Il primo ministro spagnolo Pedro Sánchez ha respinto “l’azione militare unilaterale di Stati Uniti e Israele”, definendola un’escalation che contribuisce a un “ordine internazionale più incerto e ostile”. Sánchez ha tuttavia ribadito anche il rifiuto delle “azioni del regime iraniano e dei Guardiani della Rivoluzione Islamica”, sottolineando che “non possiamo permetterci un’altra guerra prolungata e devastante in Medio Oriente”. La posizione di Madrid insiste su un’immediata de-escalation e sul “pieno rispetto del diritto internazionale”, con l’invito a riprendere il dialogo per una soluzione politica duratura.

Il presidente francese Emmanuel Macron ha parlato di “gravi conseguenze per la pace e la sicurezza internazionale” e ha chiesto una riunione urgente del Consiglio di Sicurezza delle Nazioni Unite. Parigi si dice pronta a proteggere i propri partner nella regione, su richiesta, e ha avviato contatti con i leader di Arabia Saudita, Emirati Arabi Uniti, Qatar, Giordania e con il presidente della regione autonoma del Kurdistan. Macron ha sottolineato che l’escalation “deve fermarsi” e che il regime iraniano “non ha altra opzione se non impegnarsi in negoziati in buona fede” sul programma nucleare, balistico e sulle attività regionali. Al tempo stesso, ha assicurato che sono state adottate tutte le misure necessarie per la sicurezza del territorio francese e dei cittadini all’estero. Il presidente della Repubblica francese, ha anche convocato un Consiglio di Difesa e Sicurezza nazionale per le 18, dedicato “alla situazione in Iran e in Medio Oriente”.

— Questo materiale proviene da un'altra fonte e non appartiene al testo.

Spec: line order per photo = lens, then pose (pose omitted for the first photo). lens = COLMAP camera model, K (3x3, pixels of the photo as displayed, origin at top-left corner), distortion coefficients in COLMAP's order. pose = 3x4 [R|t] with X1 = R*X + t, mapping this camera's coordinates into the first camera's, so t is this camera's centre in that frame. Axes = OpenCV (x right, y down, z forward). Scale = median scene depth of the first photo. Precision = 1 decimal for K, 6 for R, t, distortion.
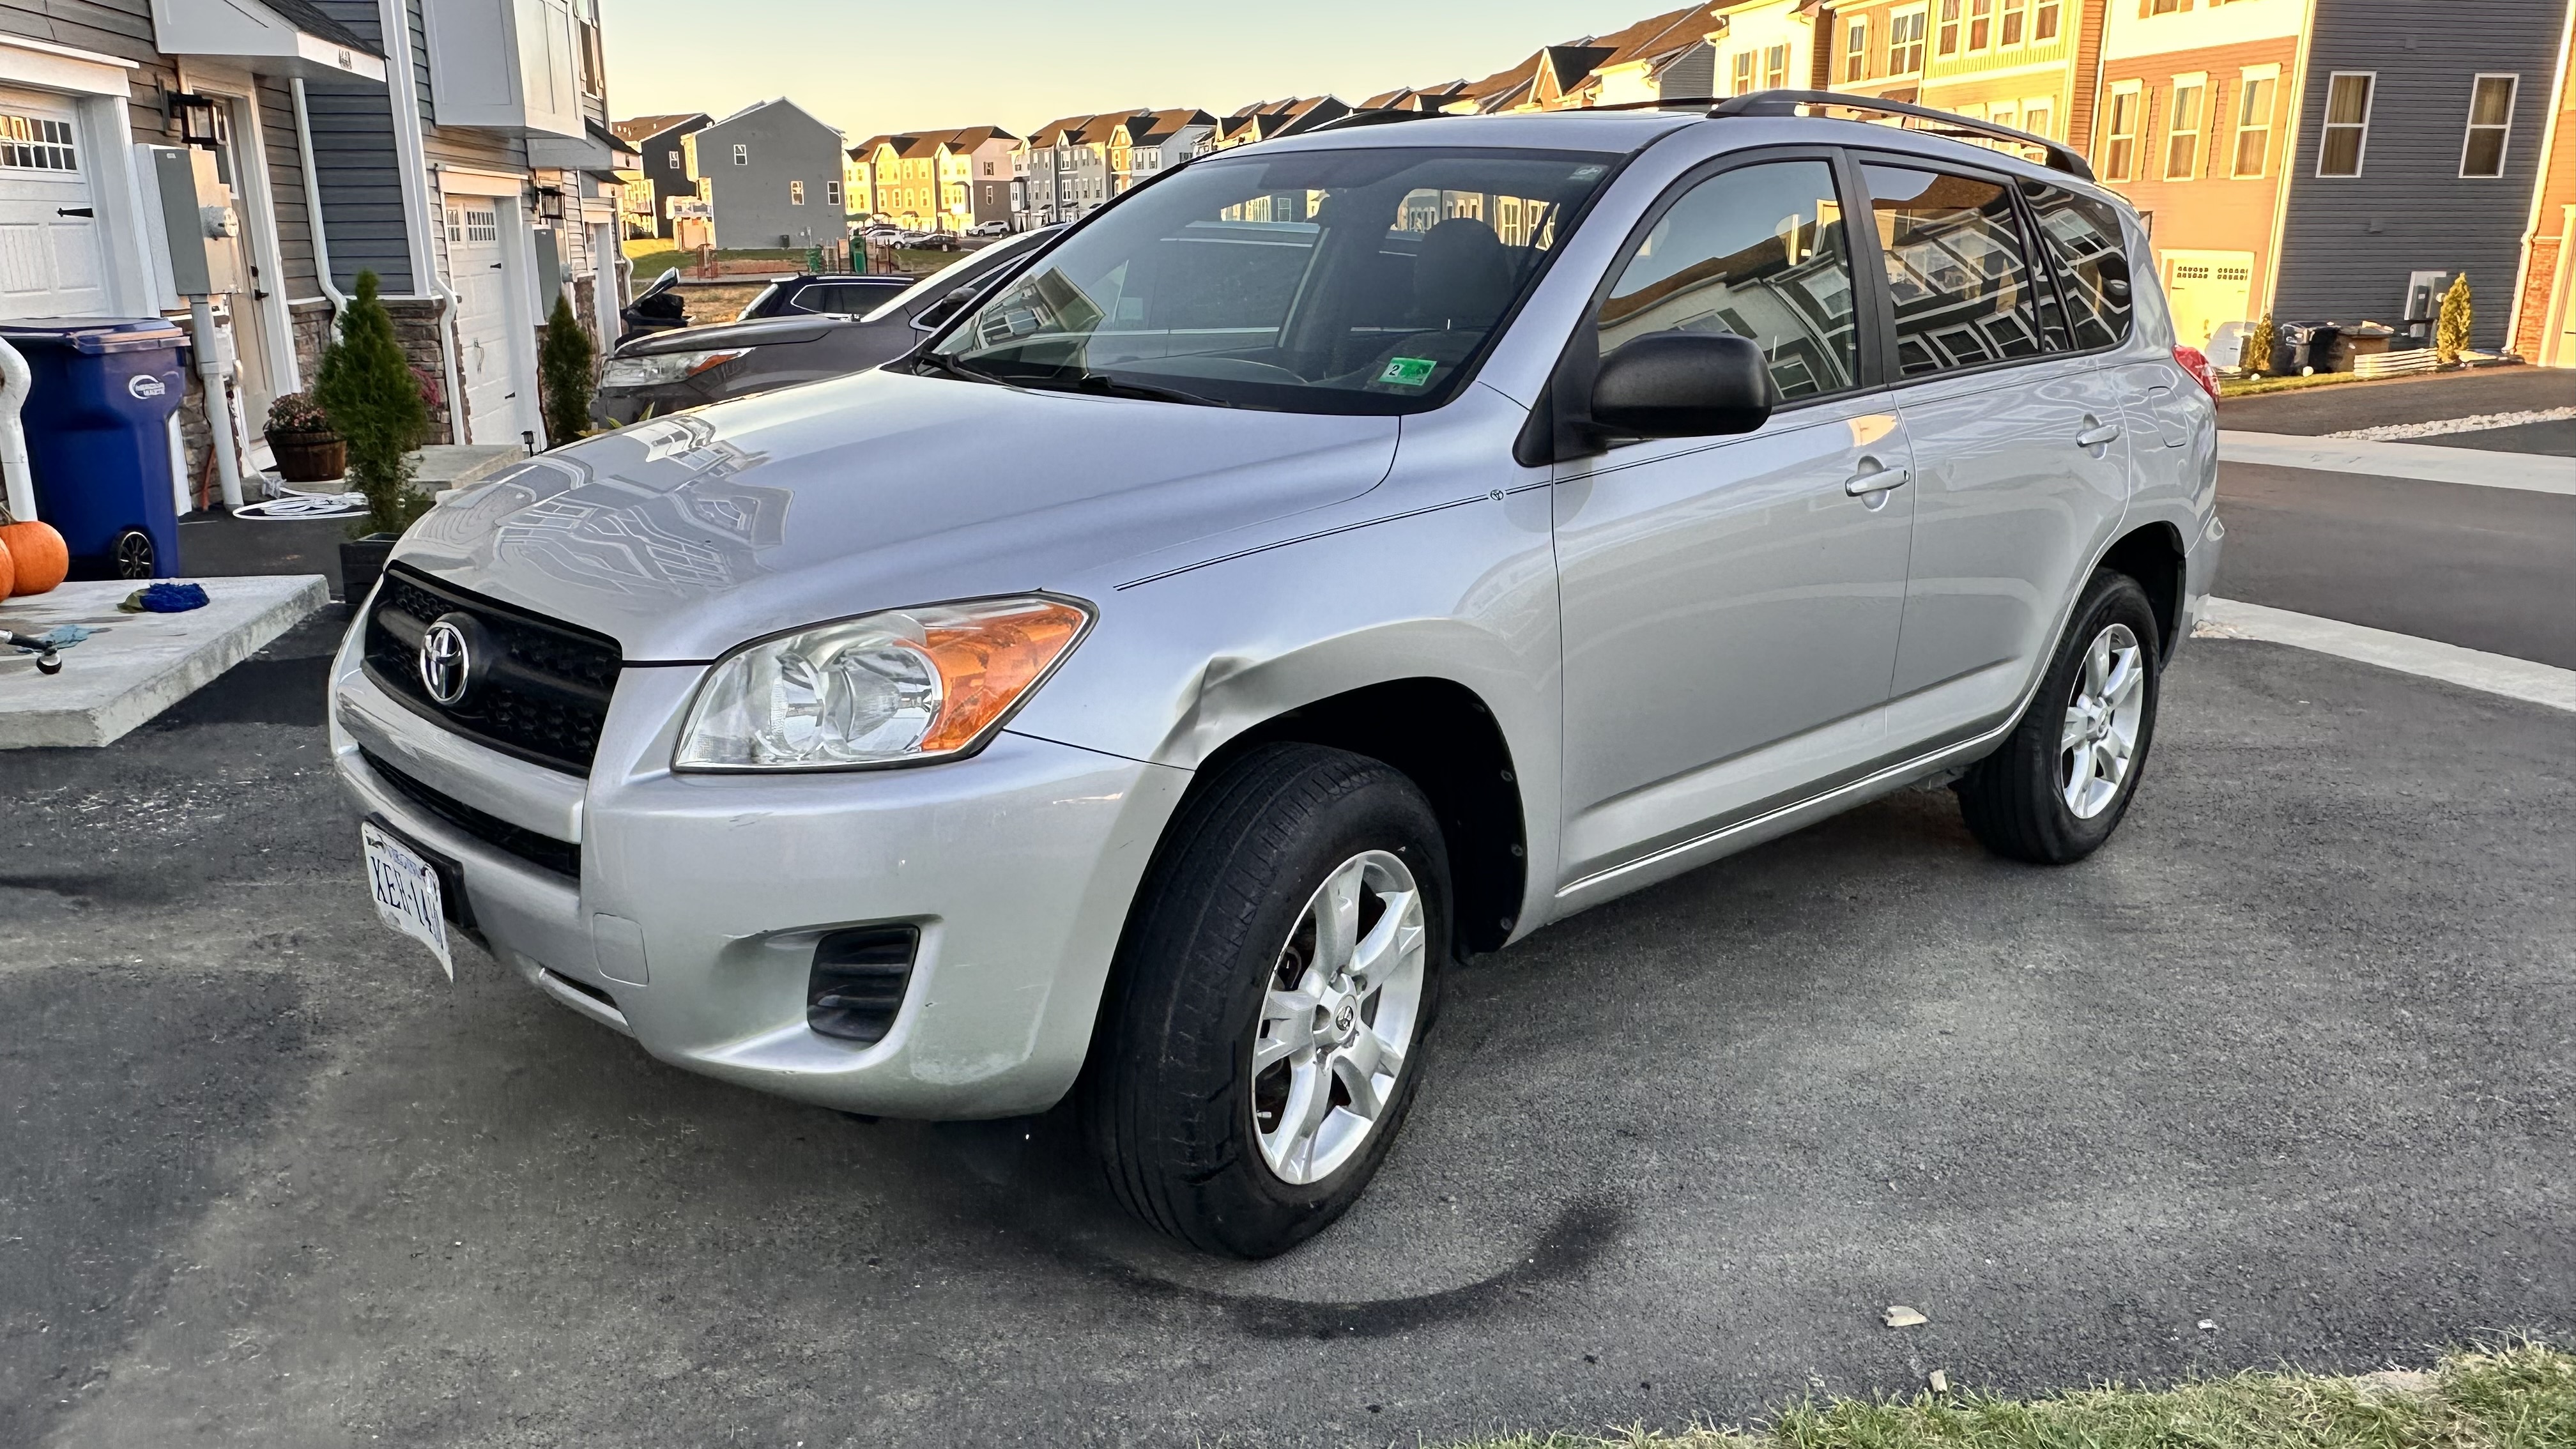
lens RADIAL K [[1814.7, 0, 1297.7], [0, 1814.7, 720.0], [0, 0, 1]] dist [0.001453, -0.003800]
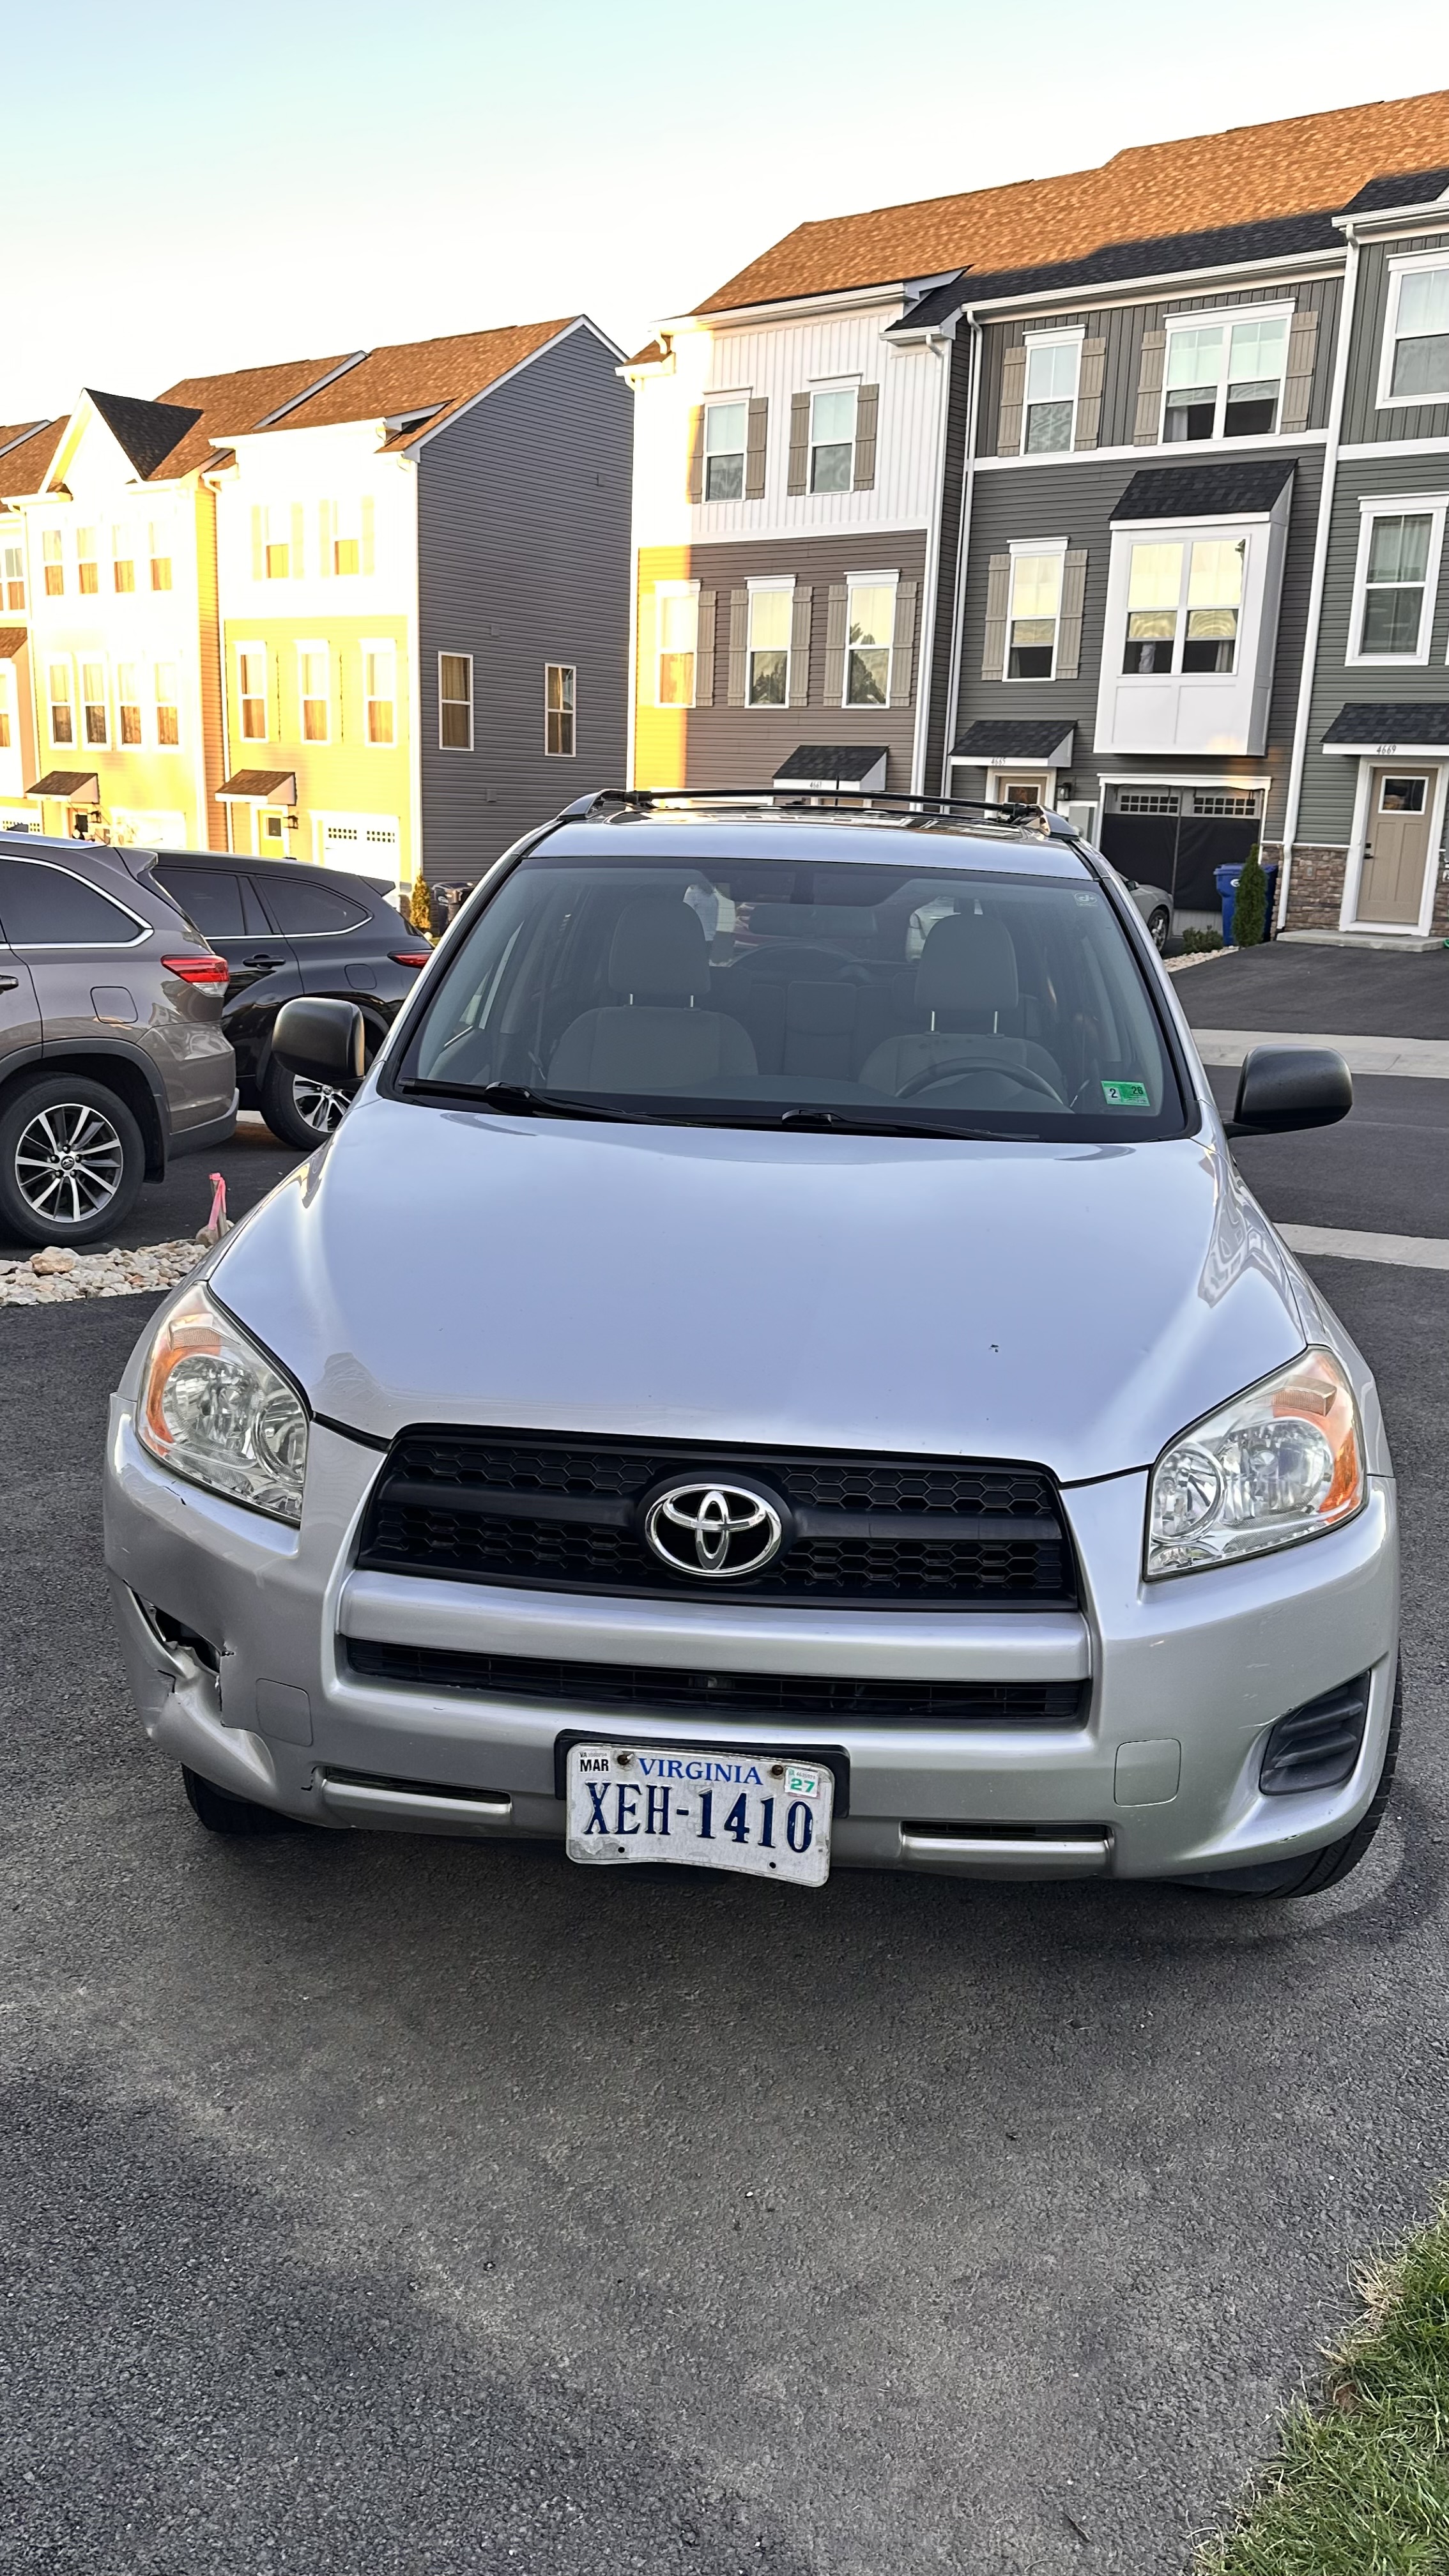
lens RADIAL K [[1940.1, 0, 709.2], [0, 1940.1, 1285.6], [0, 0, 1]] dist [-0.000131, -0.000157]
pose [[0.749354, -0.136108, 0.648031, -0.845966], [0.134894, 0.989503, 0.051843, -0.156082], [-0.648285, 0.048567, 0.759848, 0.246292]]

Il ministro degli Esteri belga Maxime Prévot ha espresso “profondo rammarico” per il fallimento degli sforzi diplomatici portati avanti da Ue, Stati Uniti ed E3 negli ultimi anni. Bruxelles ricorda di aver sostenuto sanzioni estese contro Teheran e l’inserimento dei Pasdaran nella lista delle organizzazioni terroristiche.

In relazione agli sviluppi in Medio Oriente, questo pomeriggio si terrà una riunione straordinaria dei Rappresentanti Permanenti dei 27 in Ue (Coreper II). Lo rende noto un portavoce della presidenza di turno cipriota. La presidenza convocherà inoltre una riunione virtuale del gruppo di lavoro “Affari consolari” per esaminare la situazione dei cittadini dell’Ue nella regione. La riunione si terrà prima della riunione del Coreper. Fuori dall’Europa non mancano, ovviamente, le voci di dissenso. La Cina è “fortemente preoccupata” per gli attacchi militari degli Stati Uniti e di Israele contro l’Iran. “La sovranità nazionale, la sicurezza e l’integrità territoriale dell’Iran devono essere rispettate”. E’ quanto si legge in una nota del ministero degli Esteri cinese. Pechino chiede “l’immediata cessazione delle operazioni militari, per evitare un’ulteriore escalation delle tensioni, per riprendere il dialogo e i negoziati e per mantenere la pace e la stabilità in Medioriente”. Infine il Consiglio di Sicurezza dell’Onu si è riunito alle 16 di New York, le 22 in Italia, sulla crisi in Medioriente.